> _Exercise details_: Among the records that follow, find the line with "eine Rauchgasvergiftung. Rettungssanitäter" and the line with "Ο Αριέλ Ιμπαγάσα". Set down those lines and all lines between them exactly, without adding anything.

======== Listed records ========

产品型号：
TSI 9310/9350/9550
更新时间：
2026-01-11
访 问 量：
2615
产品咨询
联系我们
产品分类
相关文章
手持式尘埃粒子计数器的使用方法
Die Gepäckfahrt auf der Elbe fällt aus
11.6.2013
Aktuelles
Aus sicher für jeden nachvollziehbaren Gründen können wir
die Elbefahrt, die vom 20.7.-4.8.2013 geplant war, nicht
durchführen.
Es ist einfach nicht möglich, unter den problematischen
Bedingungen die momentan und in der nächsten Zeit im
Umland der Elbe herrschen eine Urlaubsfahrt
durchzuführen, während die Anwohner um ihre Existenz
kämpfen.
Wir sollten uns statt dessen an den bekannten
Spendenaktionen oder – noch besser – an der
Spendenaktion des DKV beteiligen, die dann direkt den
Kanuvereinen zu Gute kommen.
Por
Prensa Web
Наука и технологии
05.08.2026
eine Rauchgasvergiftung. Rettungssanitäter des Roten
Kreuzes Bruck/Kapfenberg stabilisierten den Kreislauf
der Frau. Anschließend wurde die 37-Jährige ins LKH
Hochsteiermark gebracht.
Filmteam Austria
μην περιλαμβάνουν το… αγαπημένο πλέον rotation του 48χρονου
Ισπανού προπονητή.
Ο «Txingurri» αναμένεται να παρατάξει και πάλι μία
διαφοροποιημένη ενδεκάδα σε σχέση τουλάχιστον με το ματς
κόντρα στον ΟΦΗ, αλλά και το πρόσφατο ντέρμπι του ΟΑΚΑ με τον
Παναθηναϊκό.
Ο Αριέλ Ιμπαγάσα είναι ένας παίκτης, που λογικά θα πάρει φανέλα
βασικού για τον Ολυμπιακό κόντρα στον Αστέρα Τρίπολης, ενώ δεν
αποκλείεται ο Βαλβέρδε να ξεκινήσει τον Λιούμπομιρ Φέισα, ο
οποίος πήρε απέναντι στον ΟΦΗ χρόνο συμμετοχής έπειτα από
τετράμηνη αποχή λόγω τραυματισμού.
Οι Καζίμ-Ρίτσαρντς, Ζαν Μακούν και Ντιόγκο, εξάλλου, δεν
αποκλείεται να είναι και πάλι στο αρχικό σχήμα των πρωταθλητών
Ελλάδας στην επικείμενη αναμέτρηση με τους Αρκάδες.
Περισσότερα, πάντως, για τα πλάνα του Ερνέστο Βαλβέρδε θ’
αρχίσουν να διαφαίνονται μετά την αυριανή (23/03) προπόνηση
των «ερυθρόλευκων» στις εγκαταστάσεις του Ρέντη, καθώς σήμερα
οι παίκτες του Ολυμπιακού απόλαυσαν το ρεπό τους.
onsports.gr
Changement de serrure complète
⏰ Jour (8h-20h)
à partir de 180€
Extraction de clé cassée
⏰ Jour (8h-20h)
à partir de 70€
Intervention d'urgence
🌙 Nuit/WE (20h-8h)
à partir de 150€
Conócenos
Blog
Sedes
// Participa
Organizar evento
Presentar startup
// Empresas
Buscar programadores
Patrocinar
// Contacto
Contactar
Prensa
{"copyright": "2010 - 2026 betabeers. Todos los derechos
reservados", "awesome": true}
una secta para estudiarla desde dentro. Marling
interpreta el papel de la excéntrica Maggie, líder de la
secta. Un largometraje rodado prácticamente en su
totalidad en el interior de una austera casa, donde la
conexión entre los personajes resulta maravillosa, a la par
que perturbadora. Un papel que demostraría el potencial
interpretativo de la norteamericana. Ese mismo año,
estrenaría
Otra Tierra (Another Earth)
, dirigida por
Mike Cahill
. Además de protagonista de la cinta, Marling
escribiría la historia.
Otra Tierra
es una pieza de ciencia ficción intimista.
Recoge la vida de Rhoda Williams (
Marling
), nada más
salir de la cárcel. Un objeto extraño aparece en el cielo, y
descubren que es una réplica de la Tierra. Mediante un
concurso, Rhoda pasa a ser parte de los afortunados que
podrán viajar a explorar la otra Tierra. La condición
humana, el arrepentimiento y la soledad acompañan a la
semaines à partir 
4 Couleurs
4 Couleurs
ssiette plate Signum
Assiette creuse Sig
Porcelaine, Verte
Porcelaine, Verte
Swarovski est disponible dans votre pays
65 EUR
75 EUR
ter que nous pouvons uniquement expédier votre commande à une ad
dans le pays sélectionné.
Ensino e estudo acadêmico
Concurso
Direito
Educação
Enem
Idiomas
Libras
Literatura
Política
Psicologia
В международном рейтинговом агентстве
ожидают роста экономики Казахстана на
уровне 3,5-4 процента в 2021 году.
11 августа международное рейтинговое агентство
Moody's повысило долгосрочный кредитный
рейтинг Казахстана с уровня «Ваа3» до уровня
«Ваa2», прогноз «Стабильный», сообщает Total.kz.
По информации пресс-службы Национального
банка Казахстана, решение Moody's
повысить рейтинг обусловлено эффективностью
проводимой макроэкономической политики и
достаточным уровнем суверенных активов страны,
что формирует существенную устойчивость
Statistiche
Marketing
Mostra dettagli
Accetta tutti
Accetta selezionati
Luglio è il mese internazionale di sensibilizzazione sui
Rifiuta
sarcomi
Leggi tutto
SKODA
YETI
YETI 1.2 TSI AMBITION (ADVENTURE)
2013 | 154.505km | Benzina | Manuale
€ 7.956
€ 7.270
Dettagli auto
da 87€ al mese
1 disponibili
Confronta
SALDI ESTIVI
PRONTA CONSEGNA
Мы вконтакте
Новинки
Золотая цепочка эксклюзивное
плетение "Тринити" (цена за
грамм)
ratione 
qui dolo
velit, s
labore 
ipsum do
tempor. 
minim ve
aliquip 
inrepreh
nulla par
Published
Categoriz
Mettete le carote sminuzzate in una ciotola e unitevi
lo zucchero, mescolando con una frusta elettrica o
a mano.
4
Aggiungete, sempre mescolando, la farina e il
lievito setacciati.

========

> _Worked solution_:
eine Rauchgasvergiftung. Rettungssanitäter des Roten
Kreuzes Bruck/Kapfenberg stabilisierten den Kreislauf
der Frau. Anschließend wurde die 37-Jährige ins LKH
Hochsteiermark gebracht.
Filmteam Austria
μην περιλαμβάνουν το… αγαπημένο πλέον rotation του 48χρονου
Ισπανού προπονητή.
Ο «Txingurri» αναμένεται να παρατάξει και πάλι μία
διαφοροποιημένη ενδεκάδα σε σχέση τουλάχιστον με το ματς
κόντρα στον ΟΦΗ, αλλά και το πρόσφατο ντέρμπι του ΟΑΚΑ με τον
Παναθηναϊκό.
Ο Αριέλ Ιμπαγάσα είναι ένας παίκτης, που λογικά θα πάρει φανέλα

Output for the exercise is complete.